I have a fasta file with sequences of about 100 amino acids and i need to expand them on both sides with the corresponding amino acids to get a fasta file that contains the entire domain sequences instead of the 100 amino acid stretches. I try to write a biophyton script that does the job, but i'm an absolute beginner and would be glad for any advice on how to do that. So i figured that my script should first perform a blast search for all the sequences, take the top hit and then somehow use it to expand the query sequence. However I don't really know how to implement that (except for performing the blast search). Any help would be appreciated, thank you.
Like Steve said above, your use of the word "expand" is vague and confusing, but it sounds like you have FASTA file with 100 characters of protein data in each sequence. You would like to write a script in PYTHON to automate your search. Being new to python I think you should first write out the steps of what you would like to do: formulate your algorithm.

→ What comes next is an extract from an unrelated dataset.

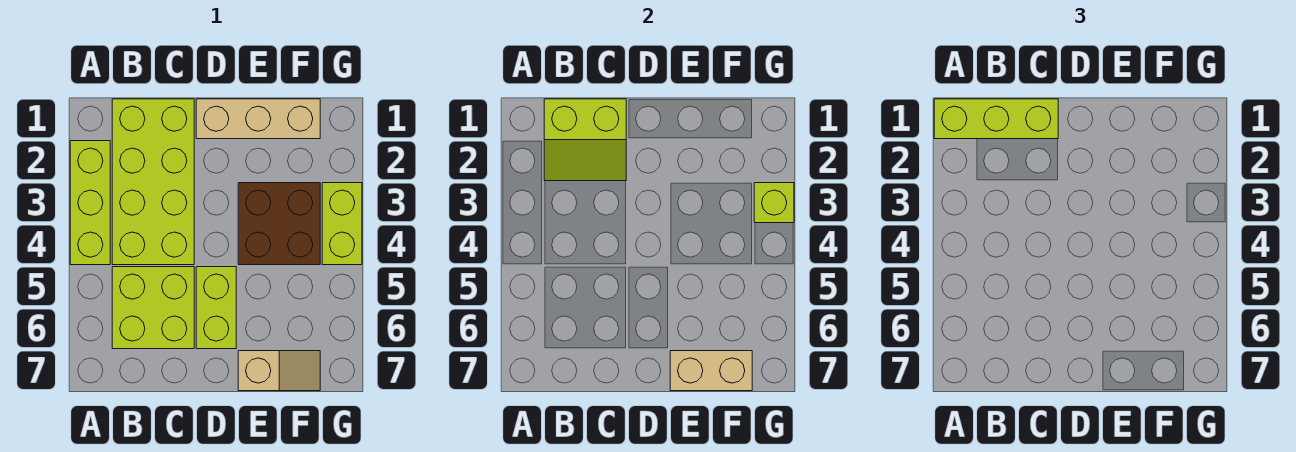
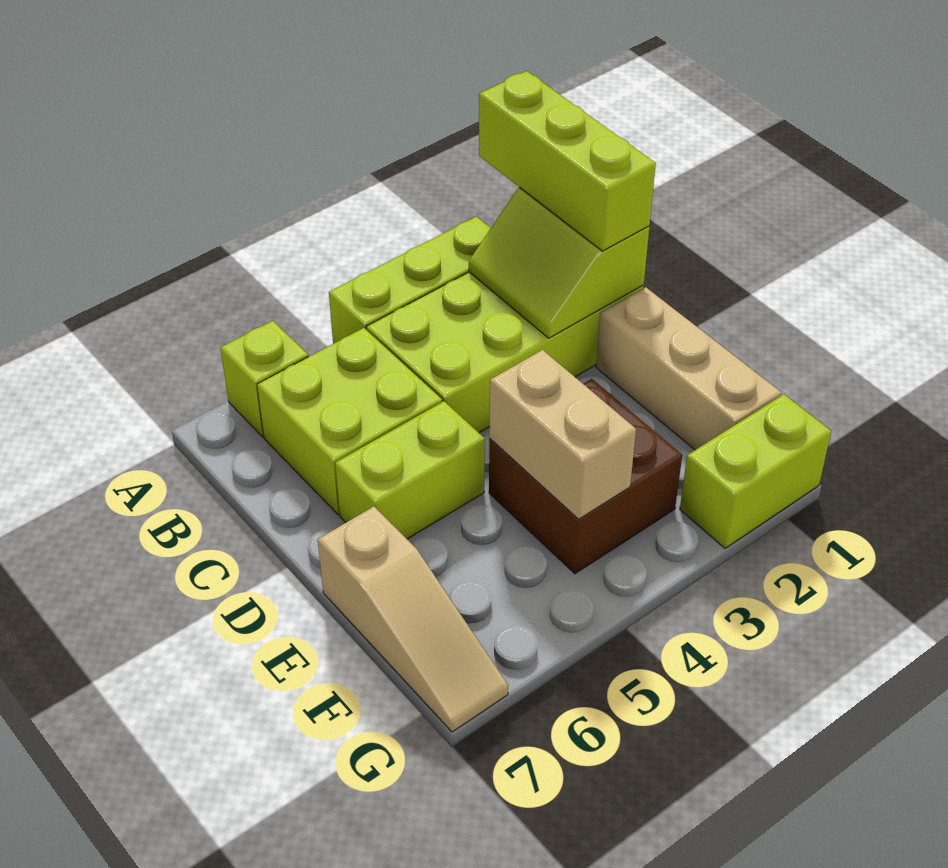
tan slope E7:F7 level 1 top E -> tan slope E7:G7 level 1 top E
tan brick E7:F7 level 2 -> tan brick E4:F4 level 2
lime brick G3:G4 level 1 -> lime brick G1:G2 level 1
lime brick G3 level 2 -> lime brick A6 level 1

For example: 1. BLAST query sequence to reference protein sequence 2. query downstream X amino acids and upstream X amino acids 3. return entire X length of what you are looking for. 4. repeat for other sequences
This list becomes the operations in your script. Figure out how to write each step in python. I'm not sure what exactly you want to do so it's hard to understand how you would develop your algorithm here.
What exactly is it that you're trying to do? You have a multiple sequence alignment (MSA) that has been cut to ca. 100 amino acids and you wish to find the original sequences from which they were made from? Or simply homologs of those sequences? What is the context of this problem? Do you feel that ca. 100 residue alignment is a domain? If so you could build an HMM model using HMMER3 and extract all known homologs from a reference database (such as UniRef100 - all known non-redundant protein sequences). If not ... why have you aligned them?